What to do: In the data below, find every line with the string "qiita" and pull it out.

[Data entries]
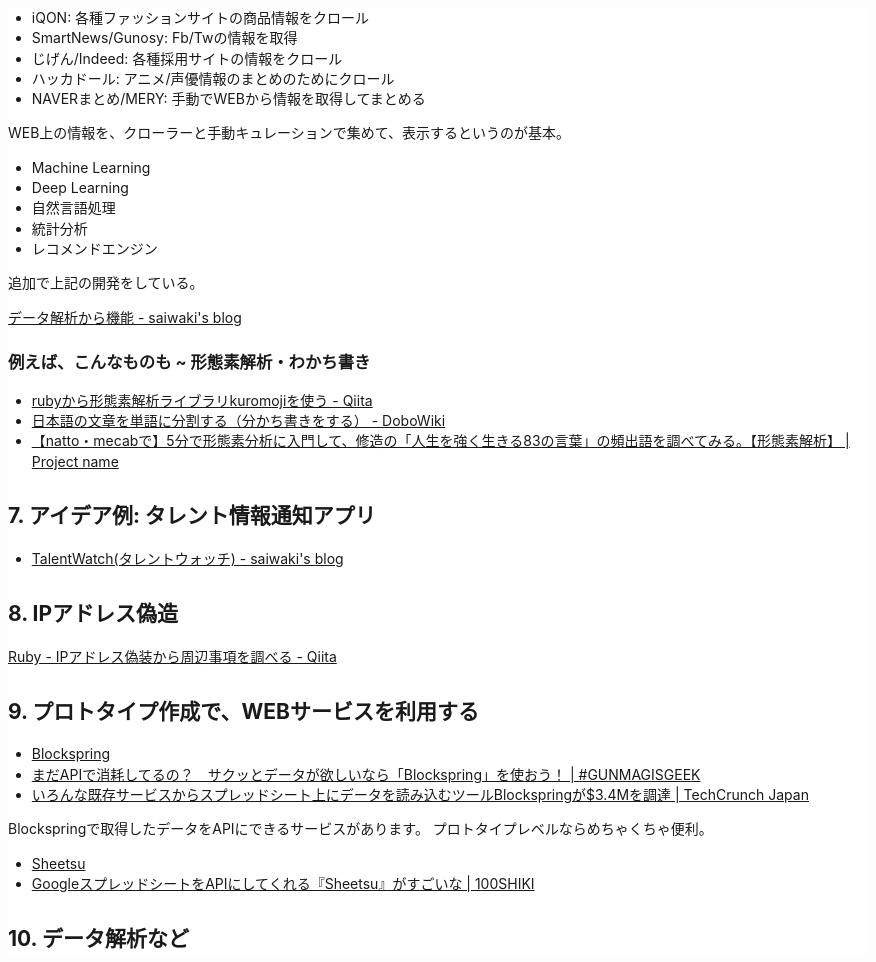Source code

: * iQON: 各種ファッションサイトの商品情報をクロール
* SmartNews/Gunosy: Fb/Twの情報を取得
* じげん/Indeed: 各種採用サイトの情報をクロール
* ハッカドール: アニメ/声優情報のまとめのためにクロール
* NAVERまとめ/MERY: 手動でWEBから情報を取得してまとめる

WEB上の情報を、クローラーと手動キュレーションで集めて、表示するというのが基本。

* Machine Learning
* Deep Learning
* 自然言語処理
* 統計分析
* レコメンドエンジン

追加で上記の開発をしている。

[データ解析から機能 - saiwaki's blog](http://saiwaki.tumblr.com/post/129073520247/%E3%83%87%E3%83%BC%E3%82%BF%E8%A7%A3%E6%9E%90%E3%81%8B%E3%82%89%E6%A9%9F%E8%83%BD)

### 例えば、こんなものも ~ 形態素解析・わかち書き

* [rubyから形態素解析ライブラリkuromojiを使う - Qiita](http://qiita.com/k-shogo/items/61d76a9a590b65887f77)
* [日本語の文章を単語に分割する（分かち書きをする） - DoboWiki](http://wiki.dobon.net/index.php?.NET%A5%D7%A5%ED%A5%B0%A5%E9%A5%DF%A5%F3%A5%B0%B8%A6%B5%E6%2F98)
* [【natto・mecabで】5分で形態素分析に入門して、修造の「人生を強く生きる83の言葉」の頻出語を調べてみる。【形態素解析】 | Project name](http://vsanna.sakura.ne.jp/wp/2015/02/natto_mecab/)


## 7. アイデア例: タレント情報通知アプリ

* [TalentWatch(タレントウォッチ) - saiwaki's blog](http://saiwaki.tumblr.com/post/127538890717/talentwatch%E3%82%BF%E3%83%AC%E3%83%B3%E3%83%88%E3%82%A6%E3%82%A9%E3%83%83%E3%83%81)

## 8. IPアドレス偽造

[Ruby - IPアドレス偽装から周辺事項を調べる - Qiita](http://qiita.com/saiwaki/private/0bc1919bab7c4c74252b)

## 9. プロトタイプ作成で、WEBサービスを利用する

* [Blockspring](https://www.blockspring.com/)
* [まだAPIで消耗してるの？　サクッとデータが欲しいなら「Blockspring」を使おう！ | #GUNMAGISGEEK](http://shimz.me/blog/web/4481)
* [いろんな既存サービスからスプレッドシート上にデータを読み込むツールBlockspringが$3.4Mを調達 | TechCrunch Japan](http://jp.techcrunch.com/2015/07/30/%E3%81%84%E3%82%8D%E3%82%93%E3%81%AA%E6%97%A2%E5%AD%98%E3%82%B5%E3%83%BC%E3%83%93%E3%82%B9%E3%81%8B%E3%82%89%E3%82%B9%E3%83%97%E3%83%AC%E3%83%83%E3%83%89%E3%82%B7%E3%83%BC%E3%83%88%E4%B8%8A%E3%81%AB/)

Blockspringで取得したデータをAPIにできるサービスがあります。
プロトタイプレベルならめちゃくちゃ便利。

* [Sheetsu](http://sheetsu.com/)
* [GoogleスプレッドシートをAPIにしてくれる『Sheetsu』がすごいな | 100SHIKI](http://www.100shiki.com/archives/2015/09/sheetsu.html)

## 10. データ解析など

Response area:
* [rubyから形態素解析ライブラリkuromojiを使う - Qiita](http://qiita.com/k-shogo/items/61d76a9a590b65887f77)
[Ruby - IPアドレス偽装から周辺事項を調べる - Qiita](http://qiita.com/saiwaki/private/0bc1919bab7c4c74252b)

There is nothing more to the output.